### Problem description
Pick out every line in the data below that holds "Broker".
(Supplied entries)
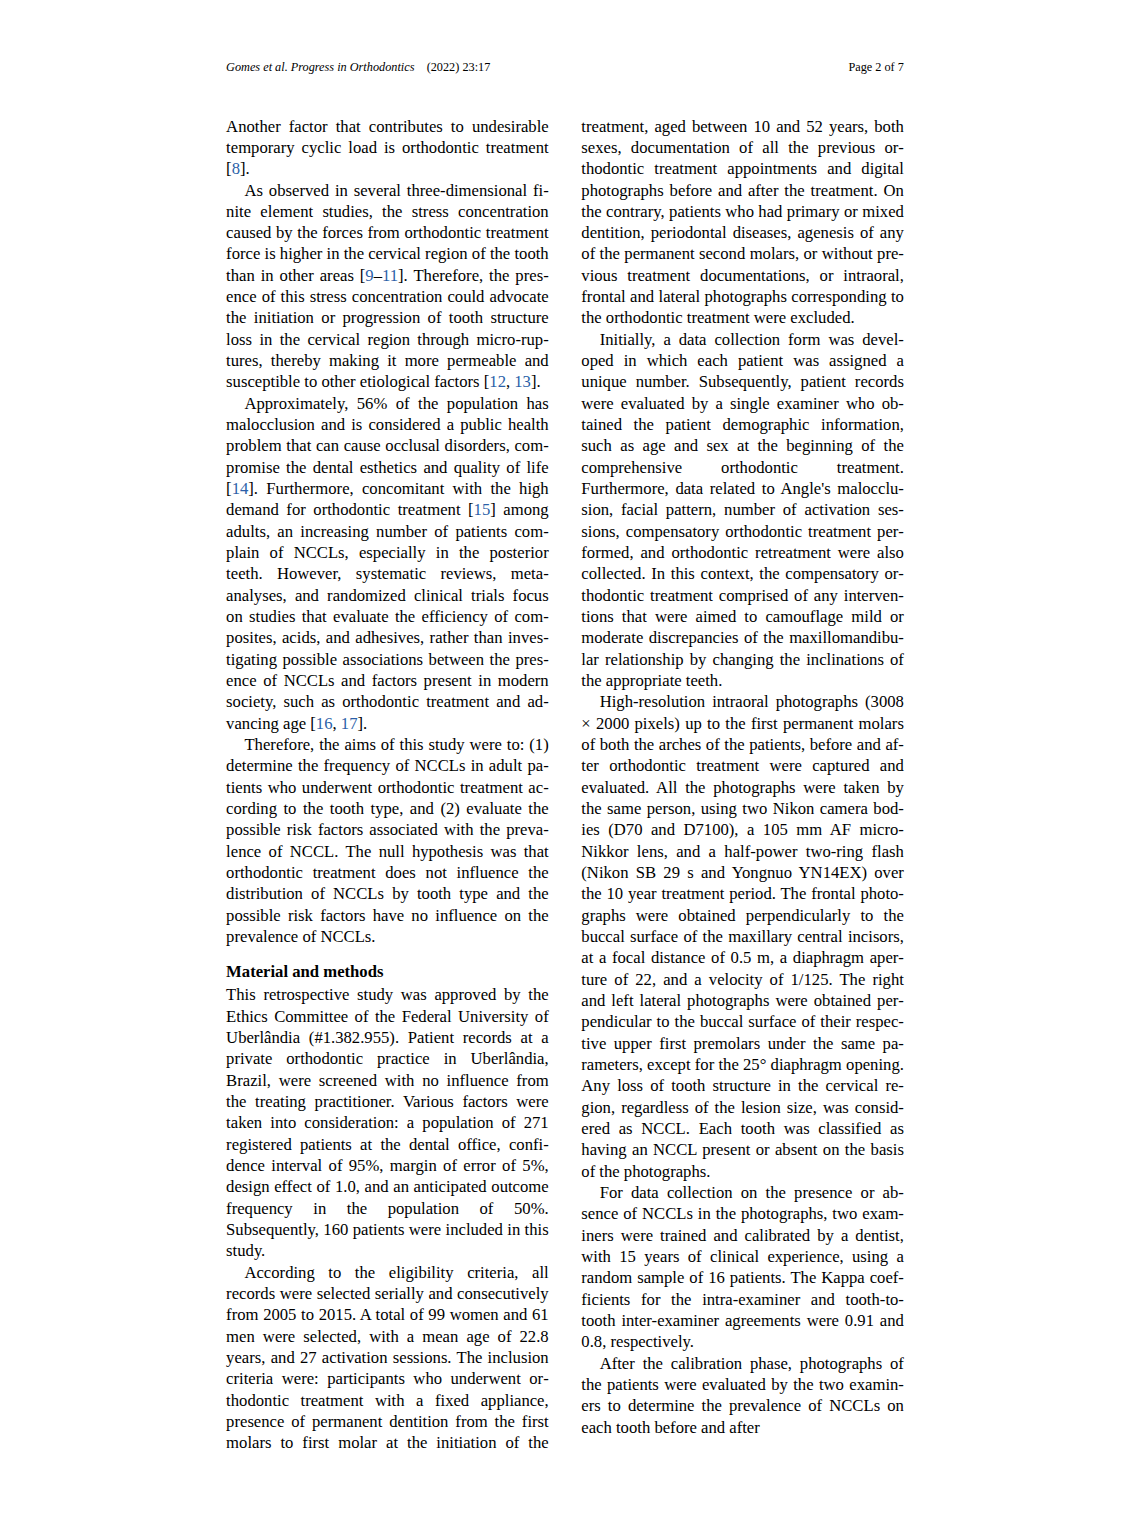Gomes et al. Progress in Orthodontics (2022) 23:17
Page 2 of 7
Another factor that contributes to undesirable temporary cyclic load is orthodontic treatment [8].
As observed in several three-dimensional finite element studies, the stress concentration caused by the forces from orthodontic treatment force is higher in the cervical region of the tooth than in other areas [9–11]. Therefore, the presence of this stress concentration could advocate the initiation or progression of tooth structure loss in the cervical region through micro-ruptures, thereby making it more permeable and susceptible to other etiological factors [12, 13].
Approximately, 56% of the population has malocclusion and is considered a public health problem that can cause occlusal disorders, compromise the dental esthetics and quality of life [14]. Furthermore, concomitant with the high demand for orthodontic treatment [15] among adults, an increasing number of patients complain of NCCLs, especially in the posterior teeth. However, systematic reviews, meta-analyses, and randomized clinical trials focus on studies that evaluate the efficiency of composites, acids, and adhesives, rather than investigating possible associations between the presence of NCCLs and factors present in modern society, such as orthodontic treatment and advancing age [16, 17].
Therefore, the aims of this study were to: (1) determine the frequency of NCCLs in adult patients who underwent orthodontic treatment according to the tooth type, and (2) evaluate the possible risk factors associated with the prevalence of NCCL. The null hypothesis was that orthodontic treatment does not influence the distribution of NCCLs by tooth type and the possible risk factors have no influence on the prevalence of NCCLs.
Material and methods
This retrospective study was approved by the Ethics Committee of the Federal University of Uberlândia (#1.382.955). Patient records at a private orthodontic practice in Uberlândia, Brazil, were screened with no influence from the treating practitioner. Various factors were taken into consideration: a population of 271 registered patients at the dental office, confidence interval of 95%, margin of error of 5%, design effect of 1.0, and an anticipated outcome frequency in the population of 50%. Subsequently, 160 patients were included in this study.
According to the eligibility criteria, all records were selected serially and consecutively from 2005 to 2015. A total of 99 women and 61 men were selected, with a mean age of 22.8 years, and 27 activation sessions. The inclusion criteria were: participants who underwent orthodontic treatment with a fixed appliance, presence of permanent dentition from the first molars to first molar at the initiation of the treatment, aged between 10 and 52 years, both sexes, documentation of all the previous orthodontic treatment appointments and digital photographs before and after the treatment. On the contrary, patients who had primary or mixed dentition, periodontal diseases, agenesis of any of the permanent second molars, or without previous treatment documentations, or intraoral, frontal and lateral photographs corresponding to the orthodontic treatment were excluded.
Initially, a data collection form was developed in which each patient was assigned a unique number. Subsequently, patient records were evaluated by a single examiner who obtained the patient demographic information, such as age and sex at the beginning of the comprehensive orthodontic treatment. Furthermore, data related to Angle's malocclusion, facial pattern, number of activation sessions, compensatory orthodontic treatment performed, and orthodontic retreatment were also collected. In this context, the compensatory orthodontic treatment comprised of any interventions that were aimed to camouflage mild or moderate discrepancies of the maxillomandibular relationship by changing the inclinations of the appropriate teeth.
High-resolution intraoral photographs (3008 × 2000 pixels) up to the first permanent molars of both the arches of the patients, before and after orthodontic treatment were captured and evaluated. All the photographs were taken by the same person, using two Nikon camera bodies (D70 and D7100), a 105 mm AF micro-Nikkor lens, and a half-power two-ring flash (Nikon SB 29 s and Yongnuo YN14EX) over the 10 year treatment period. The frontal photographs were obtained perpendicularly to the buccal surface of the maxillary central incisors, at a focal distance of 0.5 m, a diaphragm aperture of 22, and a velocity of 1/125. The right and left lateral photographs were obtained perpendicular to the buccal surface of their respective upper first premolars under the same parameters, except for the 25° diaphragm opening. Any loss of tooth structure in the cervical region, regardless of the lesion size, was considered as NCCL. Each tooth was classified as having an NCCL present or absent on the basis of the photographs.
For data collection on the presence or absence of NCCLs in the photographs, two examiners were trained and calibrated by a dentist, with 15 years of clinical experience, using a random sample of 16 patients. The Kappa coefficients for the intra-examiner and tooth-to-tooth inter-examiner agreements were 0.91 and 0.8, respectively.
After the calibration phase, photographs of the patients were evaluated by the two examiners to determine the prevalence of NCCLs on each tooth before and after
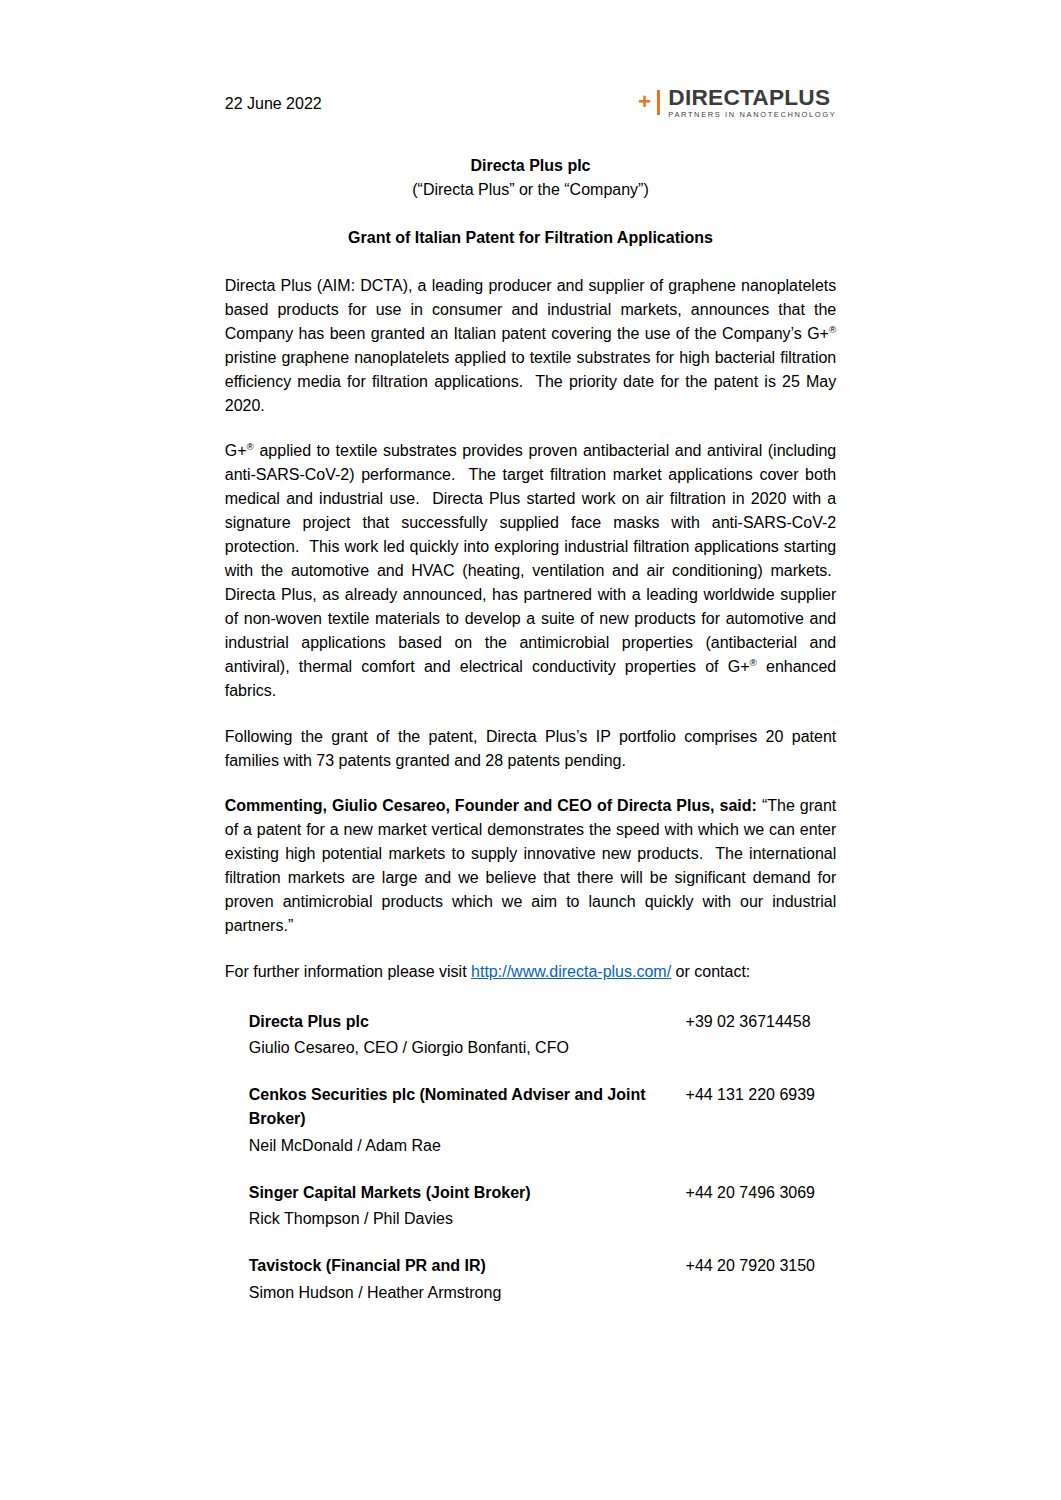22 June 2022
+ DIRECTAPLUS Partners in Nanotechnology
Directa Plus plc
(“Directa Plus” or the “Company”)
Grant of Italian Patent for Filtration Applications
Directa Plus (AIM: DCTA), a leading producer and supplier of graphene nanoplatelets based products for use in consumer and industrial markets, announces that the Company has been granted an Italian patent covering the use of the Company’s G+® pristine graphene nanoplatelets applied to textile substrates for high bacterial filtration efficiency media for filtration applications. The priority date for the patent is 25 May 2020.
G+® applied to textile substrates provides proven antibacterial and antiviral (including anti-SARS-CoV-2) performance. The target filtration market applications cover both medical and industrial use. Directa Plus started work on air filtration in 2020 with a signature project that successfully supplied face masks with anti-SARS-CoV-2 protection. This work led quickly into exploring industrial filtration applications starting with the automotive and HVAC (heating, ventilation and air conditioning) markets. Directa Plus, as already announced, has partnered with a leading worldwide supplier of non-woven textile materials to develop a suite of new products for automotive and industrial applications based on the antimicrobial properties (antibacterial and antiviral), thermal comfort and electrical conductivity properties of G+® enhanced fabrics.
Following the grant of the patent, Directa Plus’s IP portfolio comprises 20 patent families with 73 patents granted and 28 patents pending.
Commenting, Giulio Cesareo, Founder and CEO of Directa Plus, said: “The grant of a patent for a new market vertical demonstrates the speed with which we can enter existing high potential markets to supply innovative new products. The international filtration markets are large and we believe that there will be significant demand for proven antimicrobial products which we aim to launch quickly with our industrial partners.”
For further information please visit http://www.directa-plus.com/ or contact:
Directa Plus plc
+39 02 36714458
Giulio Cesareo, CEO / Giorgio Bonfanti, CFO
Cenkos Securities plc (Nominated Adviser and Joint Broker)
+44 131 220 6939
Neil McDonald / Adam Rae
Singer Capital Markets (Joint Broker)
+44 20 7496 3069
Rick Thompson / Phil Davies
Tavistock (Financial PR and IR)
+44 20 7920 3150
Simon Hudson / Heather Armstrong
(End Supplied entries)
### Reply
Cenkos Securities plc (Nominated Adviser and Joint Broker)
Singer Capital Markets (Joint Broker)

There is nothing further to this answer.